Hisham Matar, Un mois à Sienne, éd. Gallimard, avril 2021, 144 p.
L’édition Gallimard propose des illustrations. Voilà un plus indéniable pour le lecteur qui ignorerait tout, par exemple, des fresques de Lorenzetti sur les effets du bon et du mauvais gouvernement. Hisham Matar scrute chaque détail, et ce qu’il découvre et analyse, nous le découvrons et l’analysons avec lui.
L’auteur, avec une sincérité poignante, écrit aussi sur la disparition de son père qui était l’objet de sa précédente publication, et sur l’amour qu’il porte à son épouse. Matar nous montre, avec empathie, comment une ville, avec son histoire et son art spécifique, peut aussi, d’une certaine manière, veiller sur nous, et nous sauver.
Sienne est une ville que je connais bien, très bien même. J’y ai passé, durant des années, des séjours éblouis, et j’en ai fait le décor de quelques-uns de mes textes de fiction.

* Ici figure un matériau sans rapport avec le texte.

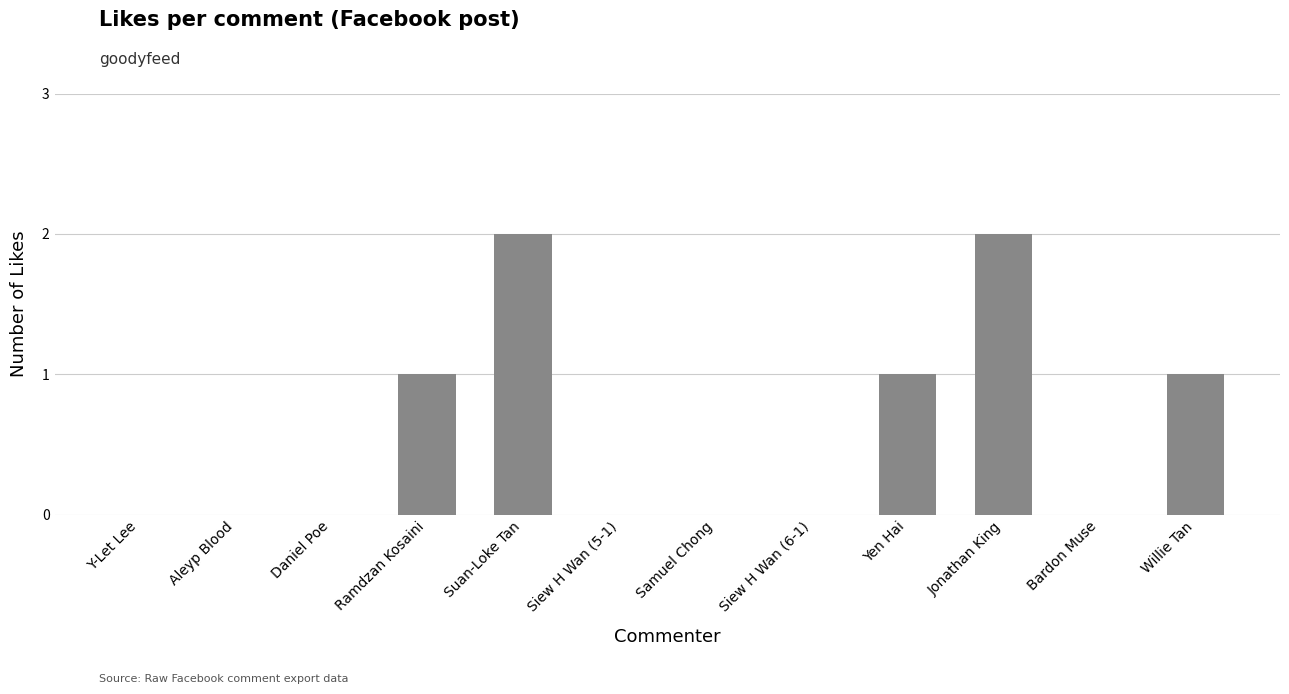

Reading left to right, list all the values displayed in this chart.

0	0	0	1	2	0	0	0	1	2	0	1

Je me souviens que, rituellement, A.-M.V. (l’amie qui m’accompagnait dans mes tribulations toscanes) et moi nous nous asseyions sur le banc qui fait face au Guidoriccio da Fogliano de Simone Martini, et que nous détaillions l’œil rigolard ou blasé du cheval – notre appréciation variait selon les jours –, le contraste impeccable du bleu nuit et du jaune sable, et tout ça, et tout ça, et qu’ensuite venait l’heure de nous installer à la terrasse de Manganelli, sur la piazza del campo, pour voir tourner tout doucement l’unique aiguille de l’horloge de la torre del Mangia.

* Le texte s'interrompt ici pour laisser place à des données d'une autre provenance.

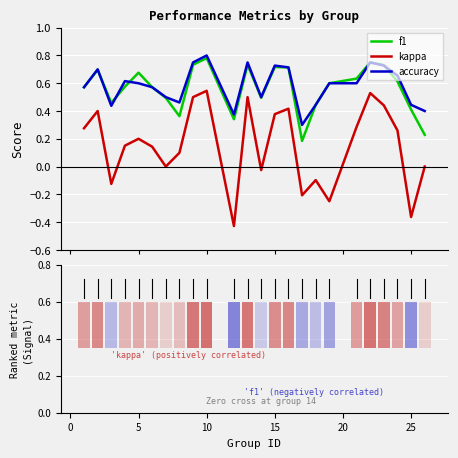

How many bars are there in each group?

3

La Sienne d’Hisham Matar diffère légèrement de la mienne, et, pourtant, elle est la même Sienne, prenante, prégnante, fascinante et amicale. Matar nous convie à partager un parcours loin du tourisme de surface, tout en exploration vive et en retour sur soi. Un récit magnifique, dans lequel le lecteur se sent accueilli en ami.